It’s still Summer! I don’t know why, but this year, I’ve been expecting the balmy weather to give out aaaaaany minute now.
But enough about that. I made sandwiches, designed especially for eating in a park.
The main ingredients: some quality meat, some bitchin’ mustard, and arugula.
Left the bread untoasted, because good crusty bread is difficult enough in a sandwich without turning the crust into jagged shards that destroy the roof of your mouth.
I happened to be out of mayonnaise, so I used butter instead. It’s a British thing. Still feels kinda weird.
The order of things in a sandwich is crucial to me. Vegetables never go under meat. Meat is the anchor. Cheese goes in between.
However, in the case of this arugula, I had to put one layer of meat on top to hold it onto the sandwich. This almost killed me.
At picnics, the squished-to-death sandwich at the bottom is always the best. Wrap your sandwiches well, and press them. Let them rest under a heavy cutting board for a bit. Squeeze them. Step on them. Whatever it takes.

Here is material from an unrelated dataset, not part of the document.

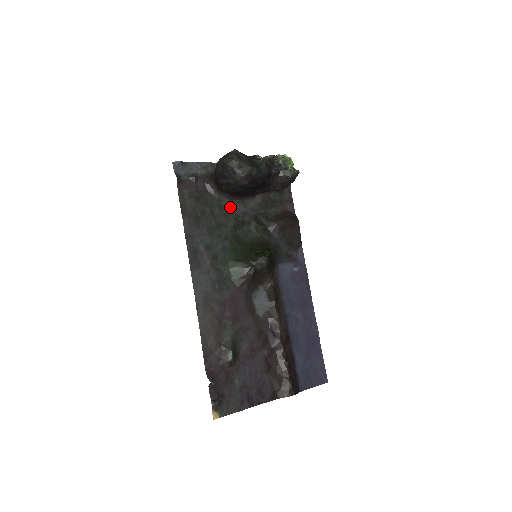
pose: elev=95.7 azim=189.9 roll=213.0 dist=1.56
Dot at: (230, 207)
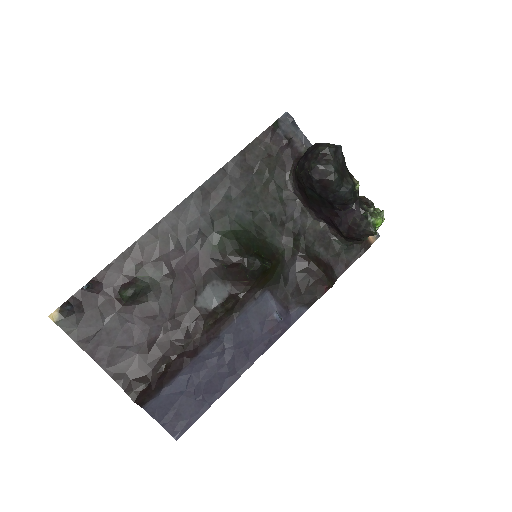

Remember that quality bread (like this) will resist being squished. Less-ideal bread will give up the ghost almost immediately.
In a perfect world, I would’ve also put a li’l olive salad on this sandwich, ersatz muffaletta style. It is not a perfect world, and it was getting dark.
Still, it was just right.
Oh my god, do you really think I'm giving you a recipe for sandwiches? You do not need a recipe for sandwiches.
- Sandwich filling
1. Put the sandwich filling on the bread.